[Stored data]
____________________
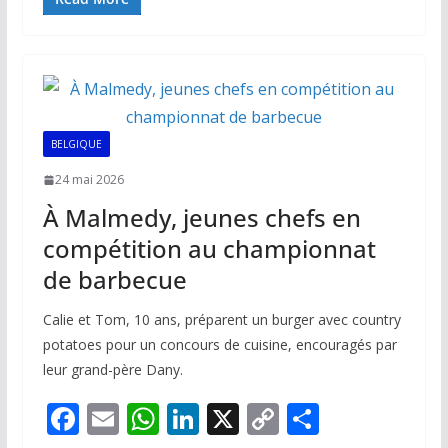
e
ai
at
k
p
ta
b
l
s
e
y
g
o
A
dI
Li
er
o
p
n
n
k
p
k
BELGIQUE
24 mai 2026
À Malmedy, jeunes chefs en
compétition au championnat
de barbecue
Calie et Tom, 10 ans, préparent un burger avec country
potatoes pour un concours de cuisine, encouragés par
leur grand-père Dany.
F
E
W
Li
X
C
P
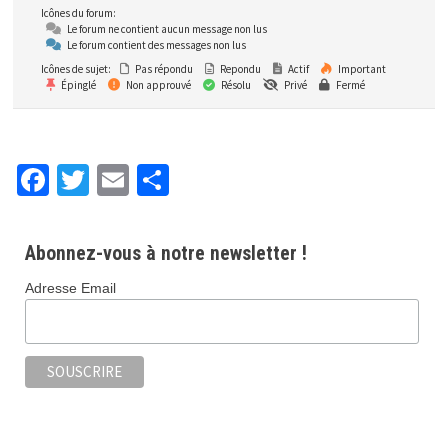
Icônes du forum:
Le forum ne contient aucun message non lus
Le forum contient des messages non lus
Icônes de sujet:
Pas répondu
Repondu
Actif
Important
Épinglé
Non approuvé
Résolu
Privé
Fermé
Fa
T
E
P
ce
wi
m
ar
b
tt
ai
ta
Abonnez-vous à notre newsletter !
o
er
l
ge
Adresse Email
o
r
k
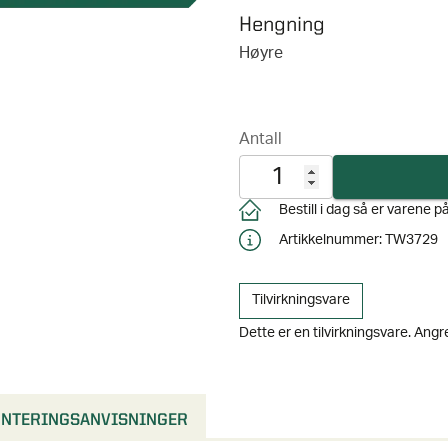
Hengning
Høyre
NTERINGSANVISNINGER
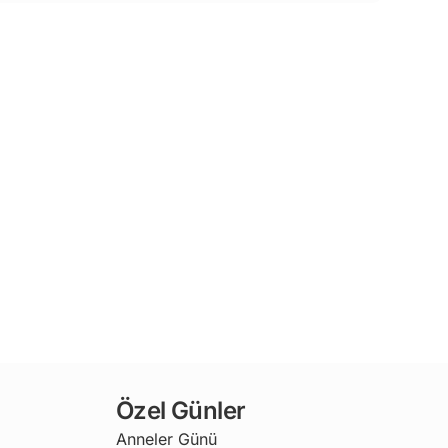
Özel Günler
Anneler Günü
____________________
- **Directions**: Work out how many lines in the records above include the string "forum", and provide that figure with no other text.

- **Your solution**: 3